Jack Davis, legendary cartoonist, diehard Georgia Bulldog, and Navy veteran, died last week at the age of 91. His death sent shock waves throughout the nation.
He joined the Navy in World War II, serving in the far east. When he came home he embarked on one of the most successful illustration careers in modern times.
He was one of the original “Gang of Idiots” at MAD Magazine, and was famous not only for his unique style, but also for being one of the fastest caricaturists on the planet. The New York Times ran a nice article about Jack, and I suggest you read it to get an appreciation for what he meant to those with whom he worked.

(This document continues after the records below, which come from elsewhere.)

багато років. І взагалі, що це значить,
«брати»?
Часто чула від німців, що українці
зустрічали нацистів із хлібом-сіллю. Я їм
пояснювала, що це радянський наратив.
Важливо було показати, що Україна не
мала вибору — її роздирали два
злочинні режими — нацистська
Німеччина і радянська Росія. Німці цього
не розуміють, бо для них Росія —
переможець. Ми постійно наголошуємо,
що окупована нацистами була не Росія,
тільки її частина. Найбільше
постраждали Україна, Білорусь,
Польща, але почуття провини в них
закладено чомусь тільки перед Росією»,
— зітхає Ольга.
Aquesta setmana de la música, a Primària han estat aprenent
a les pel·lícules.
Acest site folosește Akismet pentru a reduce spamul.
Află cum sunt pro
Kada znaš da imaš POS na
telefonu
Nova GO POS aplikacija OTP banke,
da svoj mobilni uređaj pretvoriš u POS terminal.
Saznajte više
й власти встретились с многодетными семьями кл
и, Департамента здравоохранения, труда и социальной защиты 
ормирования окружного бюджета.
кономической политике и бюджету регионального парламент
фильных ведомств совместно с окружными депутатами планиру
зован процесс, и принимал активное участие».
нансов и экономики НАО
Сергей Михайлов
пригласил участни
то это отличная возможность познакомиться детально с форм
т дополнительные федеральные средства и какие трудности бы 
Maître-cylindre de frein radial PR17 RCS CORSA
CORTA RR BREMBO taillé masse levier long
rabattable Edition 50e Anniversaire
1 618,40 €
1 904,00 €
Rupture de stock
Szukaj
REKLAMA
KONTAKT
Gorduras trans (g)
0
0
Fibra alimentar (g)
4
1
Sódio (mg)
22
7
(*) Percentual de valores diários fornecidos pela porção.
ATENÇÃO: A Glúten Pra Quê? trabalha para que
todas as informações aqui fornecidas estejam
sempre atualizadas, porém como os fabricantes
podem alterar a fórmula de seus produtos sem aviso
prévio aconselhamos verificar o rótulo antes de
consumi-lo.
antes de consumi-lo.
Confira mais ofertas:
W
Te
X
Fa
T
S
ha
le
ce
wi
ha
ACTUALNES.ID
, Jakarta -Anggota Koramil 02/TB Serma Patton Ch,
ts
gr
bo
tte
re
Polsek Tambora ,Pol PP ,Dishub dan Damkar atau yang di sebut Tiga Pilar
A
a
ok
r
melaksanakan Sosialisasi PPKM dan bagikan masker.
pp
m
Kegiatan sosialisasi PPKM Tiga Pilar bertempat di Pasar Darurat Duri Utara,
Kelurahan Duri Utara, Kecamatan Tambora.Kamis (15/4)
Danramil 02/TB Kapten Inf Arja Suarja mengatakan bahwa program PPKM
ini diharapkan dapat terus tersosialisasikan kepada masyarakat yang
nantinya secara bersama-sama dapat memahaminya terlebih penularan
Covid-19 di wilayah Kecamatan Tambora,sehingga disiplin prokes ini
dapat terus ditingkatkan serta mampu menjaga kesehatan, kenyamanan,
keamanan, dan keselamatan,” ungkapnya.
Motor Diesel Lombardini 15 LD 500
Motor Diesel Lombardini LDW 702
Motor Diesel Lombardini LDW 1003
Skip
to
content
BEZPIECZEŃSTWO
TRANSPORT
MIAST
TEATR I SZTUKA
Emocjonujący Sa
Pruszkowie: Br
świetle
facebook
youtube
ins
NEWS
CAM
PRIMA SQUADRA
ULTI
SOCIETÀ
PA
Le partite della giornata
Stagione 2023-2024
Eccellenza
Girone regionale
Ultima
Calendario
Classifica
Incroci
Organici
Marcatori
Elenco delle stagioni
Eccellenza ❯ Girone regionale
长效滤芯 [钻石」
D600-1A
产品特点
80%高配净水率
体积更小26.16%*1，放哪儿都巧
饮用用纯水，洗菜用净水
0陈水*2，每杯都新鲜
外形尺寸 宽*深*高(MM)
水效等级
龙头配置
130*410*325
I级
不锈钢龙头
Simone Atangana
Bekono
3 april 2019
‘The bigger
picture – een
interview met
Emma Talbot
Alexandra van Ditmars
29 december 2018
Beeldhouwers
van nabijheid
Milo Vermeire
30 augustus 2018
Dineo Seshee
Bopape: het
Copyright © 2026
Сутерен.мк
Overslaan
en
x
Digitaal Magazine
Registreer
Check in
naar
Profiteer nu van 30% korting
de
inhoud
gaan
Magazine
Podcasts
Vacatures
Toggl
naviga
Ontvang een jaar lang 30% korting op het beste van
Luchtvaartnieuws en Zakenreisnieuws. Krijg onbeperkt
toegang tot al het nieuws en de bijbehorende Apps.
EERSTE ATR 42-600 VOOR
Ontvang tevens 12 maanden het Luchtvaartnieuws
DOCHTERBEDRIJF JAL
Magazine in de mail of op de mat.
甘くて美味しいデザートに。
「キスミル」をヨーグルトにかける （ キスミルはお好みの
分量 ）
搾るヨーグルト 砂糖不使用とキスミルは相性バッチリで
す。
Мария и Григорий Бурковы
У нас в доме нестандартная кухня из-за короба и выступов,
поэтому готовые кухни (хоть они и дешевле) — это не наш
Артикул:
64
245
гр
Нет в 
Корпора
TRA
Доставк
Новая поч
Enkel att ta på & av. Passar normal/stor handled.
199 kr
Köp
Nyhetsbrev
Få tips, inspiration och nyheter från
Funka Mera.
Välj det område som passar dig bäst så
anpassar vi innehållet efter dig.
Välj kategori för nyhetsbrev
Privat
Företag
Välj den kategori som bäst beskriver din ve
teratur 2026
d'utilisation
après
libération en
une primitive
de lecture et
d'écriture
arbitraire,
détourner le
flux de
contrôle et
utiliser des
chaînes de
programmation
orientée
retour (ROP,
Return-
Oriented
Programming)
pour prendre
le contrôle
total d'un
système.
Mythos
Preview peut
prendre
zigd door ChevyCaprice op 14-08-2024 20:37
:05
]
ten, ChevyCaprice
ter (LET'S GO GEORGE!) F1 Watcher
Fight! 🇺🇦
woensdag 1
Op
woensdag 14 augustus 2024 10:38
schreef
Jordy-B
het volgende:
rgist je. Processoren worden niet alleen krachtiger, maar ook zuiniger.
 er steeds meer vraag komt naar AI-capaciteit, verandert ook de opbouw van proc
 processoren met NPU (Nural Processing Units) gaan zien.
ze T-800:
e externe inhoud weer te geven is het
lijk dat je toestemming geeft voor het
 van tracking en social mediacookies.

Jack had many, many friends within the cartooning industry and although I would give anything to be considered one of his best buddies, I cannot in good faith. Admirer? Yes. Acquaintance? Of course, like so many others.
I can say this. He touched my life and the life of my family with his easy country charm, his friendly southern gentleman personality, and his love of the troops.
In 2009 Jack was one of a group of professional cartoonists who visited the troops at Walter Reed/Bethesda and Landstuhl Regional Medical Center. Having him come along was like having Bing Crosby join our neighborhood caroling party.
And as usual, he was loved wherever he went. He could break up a tense situation with a well-timed joke or thoughtful drawing. He would pose for photo after photo because everyone wanted a picture of him. He never complained or tried to get out of an obligation.
When we returned to the United States, I got the pleasure of having a quiet breakfast with him in a hotel dining room. Before we ate, he asked me if it would be OK for him to pray before eating. His humble display of faith belied a spiritual strength within, and taught me to be more open in my own belief.
It was not the first nor the last time he would be invited to go on trips. When he couldn’t go, he would send on beautiful, full color pieces of art and ask that they be reproduced and given to the troops in his absence.
As long as I have known him, his genuine affection for the men and women in uniform was palpable and genuine. During an interview in Germany, he began to describe what he had seen at the military hospitals and broke down when talking about the troops he had visited.
He was a good man and everyone who knew him loved him.
When Jack Davis died, he left a hole that can never be filled. But in his wake he left a legacy that will last forever.